In those days I was buying my comics at a used book store that also sold comics.  It was run by a husband and wife who although they were incredibly nice, scared me because they looked as if they lived in that place.  They smelled, had poor hygiene, and were grossly overweight.  But the guy knew his comic books, and he put me on the path to properly caring for my collection.

They sold all their comics already boarded and bagged which at first I thought was a great annoyance because I would have to take the tape off the stupid bag to get at the comic to read it.  I also found myself reading the same comic multiple times and having to deal with the bag was a pain.  So I asked the guy one day why he sold his comics with the bag and board.  He told me that was the best way to protect them and he explained why.

They make comic books differently today than they did back then.  The paper and ink is different and is made to last longer and resist the elements.  But then, comics were printed on basically the same paper as newspapers and were susceptible to dirt, dust, oils and moisture.  Any paper product is going to be susceptible to the elements over time and with a little care you can prolong the life of your comics.  Colors will fade and the paper will yellow over time.  A good polypropylene or mylar bag along with an acid free cardboard board will help protect the comic.

The guy at the store also explained to me about boxes and how once your comics were bagged and boarded they needed to be stored upright in a box that was made to fit comic books.  The box then needs to be stored in a place free from excessive heat, light and pests.  Needless to say it didn’t take much convincing at that point that I had to take proper care of my comics.  He was even nice enough to give me enough free bags and boards to get me started.  With that and a couple of long boxes, he sent me on my way and I have been caring for my comics that way ever since.

If you are fortunate, the store where you buy your comics sell them already bagged and boarded and that is great; but not all stores do that.  Those that do may or may not be giving you the best quality bags and boards so be sure to check.  The store that I buy at does not bag and board their comics.  They do however sell some of the best bags and boards I have ever used.  No this isn’t a commercial for the store, but I will say that their stuff is top quality.  The gentleman who owns the store is also an avid collector and he takes the care of his collection VERY seriously, so I trust his judgement.

When it comes to bags and boards be careful.  You can get them in different sizes to match the particular era of comic book.  Comics books have varied in sizes over the years and you should really use bags that fit properly.  An oversized bag lets too much air get inside and may speed up the deterioration over time.  Be sure to buy bags and boards that fit the particular size of comic.  Boards will be a slightly smaller width to fit inside the bag but should match the era size of the bags.

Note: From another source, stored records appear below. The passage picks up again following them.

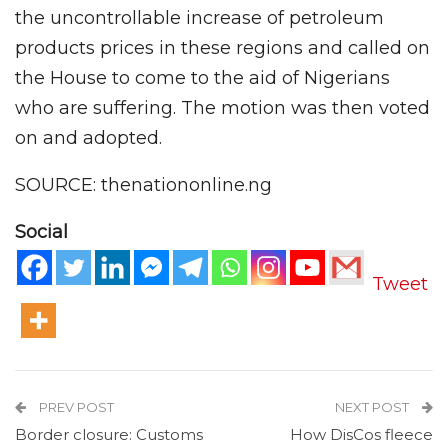
the uncontrollable increase of petroleum
products prices in these regions and called on
the House to come to the aid of Nigerians
who are suffering. The motion was then voted
on and adopted.
SOURCE: thenationonline.ng
Social
Tweet
PREV POST
NEXT POST
Border closure: Customs
How DisCos fleece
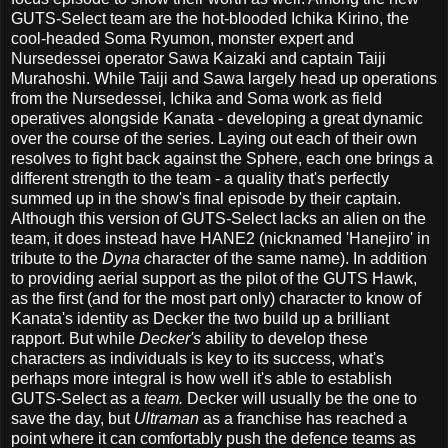
GUTS-Select team are the hot-blooded Ichika Kirino, the
cool-headed Soma Ryumon, monster expert and
Nursedessei operator Sawa Kaizaki and captain Taiji
Murahoshi. While Taiji and Sawa largely head up operations
from the Nursedessei, Ichika and Soma work as field
operatives alongside Kanata - developing a great dynamic
over the course of the series. Laying out each of their own
resolves to fight back against the Sphere, each one brings a
different strength to the team - a quality that's perfectly
summed up in the show's final episode by their captain.
Although this version of GUTS-Select lacks an alien on the
team, it does instead have HANE2 (nicknamed 'Hanejiro' in
tribute to the
Dyna c
haracter of the same name). In addition
to providing aerial support as the pilot of the GUTS Hawk,
as the first (and for the most part only) character to know of
Kanata's identity as Decker the two build up a brilliant
rapport. But while
Decker's
ability to develop these
characters as individuals is key to its success, what's
perhaps more integral is how well it's able to establish
GUTS-Select as a
team.
Decker will usually be the one to
save the day, but
Ultraman
as a franchise has reached a
point where it can comfortably push the defence teams as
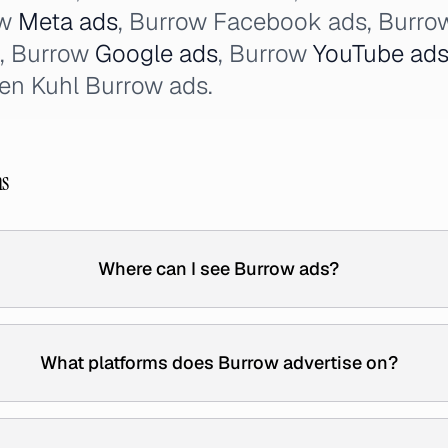
ow
Meta ads
, Burrow Facebook ads, Burro
, Burrow
Google ads
, Burrow
YouTube ad
en Kuhl Burrow ads.
ns
Where can I see Burrow ads?
What platforms does Burrow advertise on?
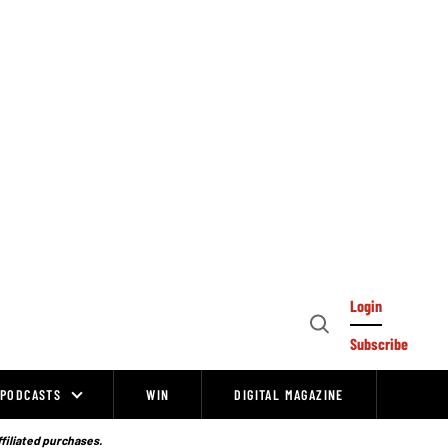
Login
Open
Subscribe
Search
PODCASTS
WIN
DIGITAL MAGAZINE
ffiliated purchases.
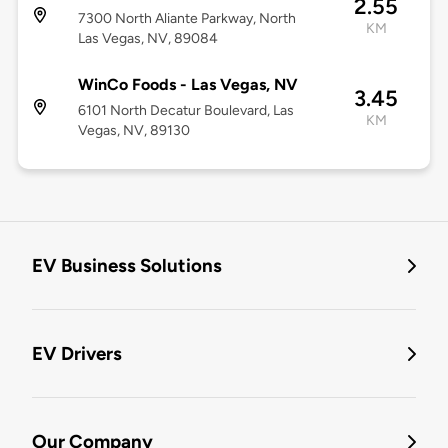
2.55
7300 North Aliante Parkway, North
KM
Las Vegas, NV, 89084
WinCo Foods - Las Vegas, NV
3.45
6101 North Decatur Boulevard, Las
KM
Vegas, NV, 89130
EV Business Solutions
EV Drivers
Our Company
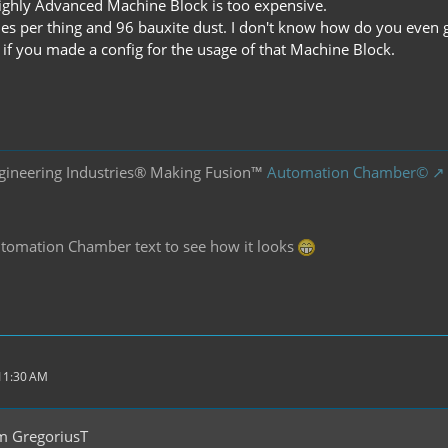
 Highly Advanced Machine Block is too expensive.
es per thing and 96 bauxite dust. I don't know how do you even 
 if you made a config for the usage of that Machine Block.
gineering Industries® Making Fusion™
Automation Chamber©
Automation Chamber text to see how it looks
 11:30 AM
m GregoriusT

Current size – 1980s to today
6 7/8″ by 10 1/2″

Regular size – mid 1960s to 1970s
7 1/8″ by 10 1/2″

Silver Age – 1950s to early 1960s
7 1/4″ by 10 1/2″

Golden Age – early 1950s or older
7 3/4″ by 10 1/2″

As I said earlier, doing something is better than doing nothing and keeping your comics piled on the floor of your bedroom isn’t going to cut it.  If you’re serious about caring for your collection or ever have thoughts of one day selling them to someone, you’re going to need to take care of them.  A comic in near mint condition will fetch you far more money than the same comic with ketchup stains and dog eared pages.  Many comic book fans think of it not only as a passion but also an investment.  Whether for monetary gain or just being able to pass them on to your kids, you’ll want to protect that investment.

A comic book today costs around three dollars, sometimes more.  I remember buying comics for twenty-five cents when I was a kid (now I am showing my age).  At today’s prices, are you just going to read it and then toss it in the corner to collect dust?  I know some guys who wear surgical gloves when handling their comics new and old.  So making sure your comics are stored in bags doesn’t sound all that extreme now does it?